Lacan 1938 tarihinde yazdığı ‘Bireyin Oluşumunda Aile Kompleksleri’ metninde gelişimsel süreçlerle ilgilenmiştir. Bir çocuğun altıncı ayı doldurana kadar ‘memeden kesilme kompleksi’ni deneyimlediğini ve altıncı ayın bu sürecin sonu olduğunu söylemiştir. Lacan’a göre sütten kesilmeyi kabul etmek bebekte bir ‘benliğin’ ortaya çıkmasıyla sonuçlanmaktadır. Ayna evresi işte bebeğin bu gidiş gelişlerine geçici bir çözüm getirmektedir. Lacan bebeğin aynada kendisini tanıdığı anda ortaya çıkan sevinçle ilgilenmiş ve bu anı ontolojik bir zafer olarak adlandırmıştır.
Lacan’a göre ayna evresi
Lacan’a göre çocuk aynadaki görüntüsünü ‘üstlenir’; çocuk onu üzerine alır ve dolayısıyla da içine alır ve özümser. Bu an çocuğun kendi görüntüsüyle karşı karşıya geldiği ilk andır. Lacan’a göre burada dikkat edilmesi gereken şeylerden en önemlisi de bunun gerçekleşmesi için gerçek bir aynaya ihtiyaç olmadığıdır. Ayna ya da bu işlevi görebilecek başka bir yüzey, imgesel düzeyde bu görüntüyü sunabilir. Hatta yansıyan bir yüzeyin varlığı da zorunda değildir.

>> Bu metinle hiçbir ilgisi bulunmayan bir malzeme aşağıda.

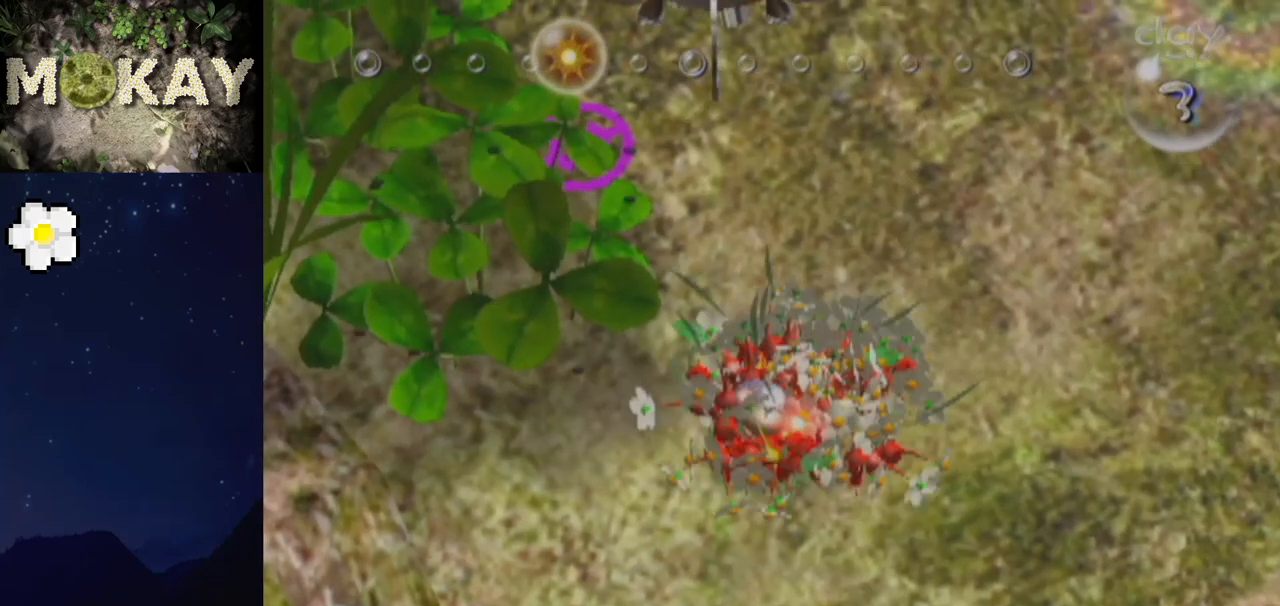
{"buttons": [], "left_stick": "center", "right_stick": "up-right", "events": [[33, "right_stick", "down-left"], [100, "left_stick", "center"], [300, "right_stick", "up-right"], [367, "right_stick", "down-left"], [467, "right_stick", "up-right"]]}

Aynı zamanda öteki insanlar (anne, baba, bakıcı, akran), çocuk için bu işlevi üstlenir ve mesele sadece çocuğun kendisini bir aynada ya da yansıtıcı yüzeyde görmesi olmaktan çıkar. Öteki insanlar da çocuğun bu anına eşlik etmelidir, söz konusu yansımanın ona ait olduğu başka insanlar tarafından da onaylanmalıdır.
Bebeğin ayna evresinde kendi yansımasının bütünlüklü imgeyle ve bu imgenin öteki insanlar tarafından onaylanmasıyla bir anlığına da olsa bebeğe bir bütünlük hissi vermektedir. Ama bu his geçicidir. İşte Lacan için egonun (ya da diğer bir ifadeyle benliğin/benin) oluşum anı tam da bu andır. Bebek artık kendisini diğer insanlar arasında yer alan bir ben olarak tasvir edebilir hale gelmiştir. Diğer bir ifade ile, çocuk ben ve öteki arasında bir ayrım yapabilir hale gelmiştir. Ayna evresi kavramı da bu bebeğin kendini tanıdığı ve bütünlük hissini deneyimlediği ilk anı ifade etmektedir.